- AIM OF THE EXERCISE
The following data is to be repeated exactly, its pictures excluded.

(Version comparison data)
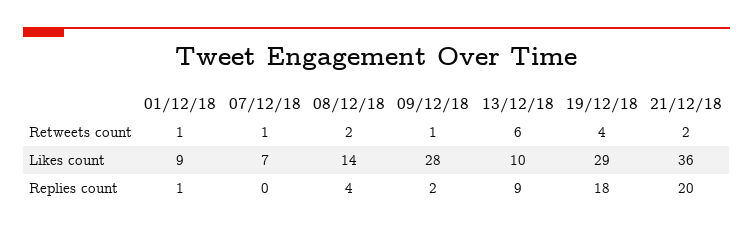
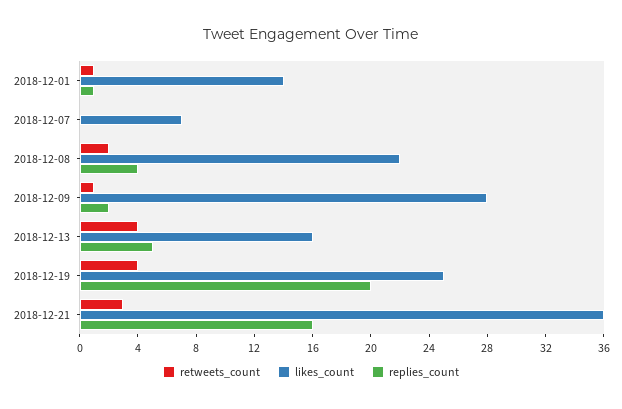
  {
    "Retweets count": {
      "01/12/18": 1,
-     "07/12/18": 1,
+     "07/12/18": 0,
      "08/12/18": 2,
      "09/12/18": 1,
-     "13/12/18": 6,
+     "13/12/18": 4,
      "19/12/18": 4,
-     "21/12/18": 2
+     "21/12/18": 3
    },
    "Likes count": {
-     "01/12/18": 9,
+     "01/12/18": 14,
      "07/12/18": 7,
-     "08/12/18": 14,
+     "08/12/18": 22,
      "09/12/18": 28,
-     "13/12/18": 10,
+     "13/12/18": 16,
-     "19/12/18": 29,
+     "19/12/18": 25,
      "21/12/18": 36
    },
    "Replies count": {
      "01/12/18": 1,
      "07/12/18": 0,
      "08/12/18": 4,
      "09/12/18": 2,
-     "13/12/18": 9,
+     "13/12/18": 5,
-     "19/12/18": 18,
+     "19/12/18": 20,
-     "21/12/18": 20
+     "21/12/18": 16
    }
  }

- COMPLETED TASK
  {
    "Retweets count": {
      "01/12/18": 1,
-     "07/12/18": 1,
+     "07/12/18": 0,
      "08/12/18": 2,
      "09/12/18": 1,
-     "13/12/18": 6,
+     "13/12/18": 4,
      "19/12/18": 4,
-     "21/12/18": 2
+     "21/12/18": 3
    },
    "Likes count": {
-     "01/12/18": 9,
+     "01/12/18": 14,
      "07/12/18": 7,
-     "08/12/18": 14,
+     "08/12/18": 22,
      "09/12/18": 28,
-     "13/12/18": 10,
+     "13/12/18": 16,
-     "19/12/18": 29,
+     "19/12/18": 25,
      "21/12/18": 36
    },
    "Replies count": {
      "01/12/18": 1,
      "07/12/18": 0,
      "08/12/18": 4,
      "09/12/18": 2,
-     "13/12/18": 9,
+     "13/12/18": 5,
-     "19/12/18": 18,
+     "19/12/18": 20,
-     "21/12/18": 20
+     "21/12/18": 16
    }
  }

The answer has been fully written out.